I also didn’t expect that my struggles were going to be more psychological than technical. Creating my own schedule means there’s no definitive end to things. Some days, I feel like no progress is enough progress and I feel ashamed of not sitting in front of my computer for every waking hour of the day. Self-evaluation becomes very difficult due to the lack of benchmarks. Because I don’t have predefined midterms or deadlines, it’s always hard to tell how well I am doing or how far I’ve gone. Although I should feel good when I accomplish my own goals, it’s not easy to trust my goals in the first place. More often than not, I wonder whether my milestones are reasonable, whether I’m making the best out of my gap semester, or if I am actually wasting my time. I still struggle with the fact that nobody is there to give me the confirmation that “you’re on the right track, just keep going.”

········

TASK PROMPT –
Translate this sentence from the gap semester passage into Spanish: "Self-evaluation becomes very difficult due to the lack of benchmarks." Work only from the gap semester passage.

········

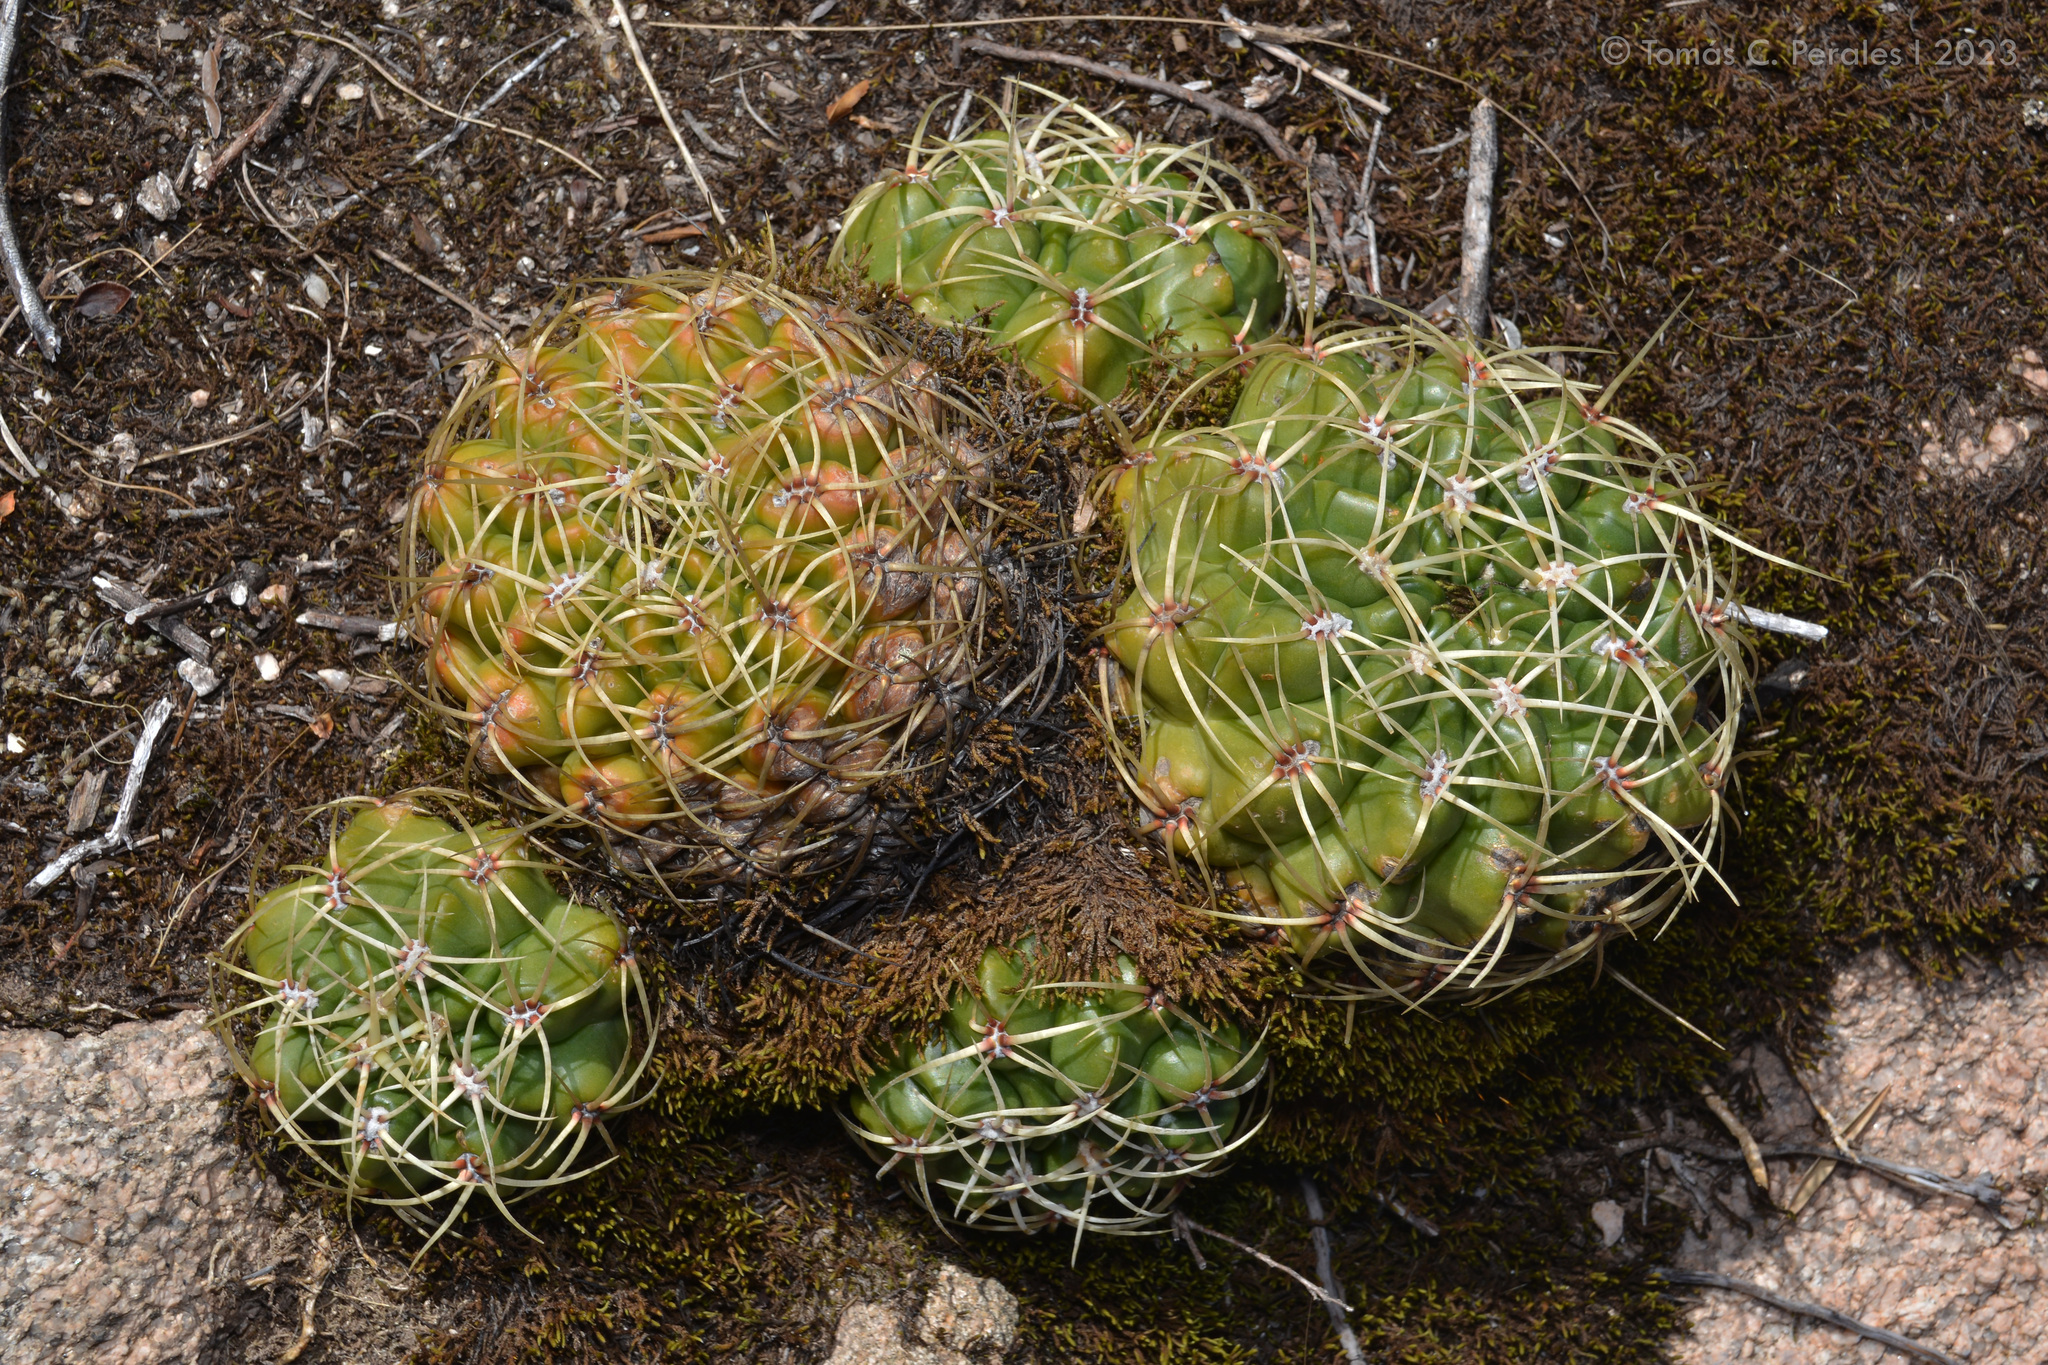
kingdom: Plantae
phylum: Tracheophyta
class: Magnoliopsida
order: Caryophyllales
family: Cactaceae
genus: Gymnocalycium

········

EXERCISE SOLUTION –
La autoevaluación se vuelve muy difícil debido a la falta de puntos de referencia.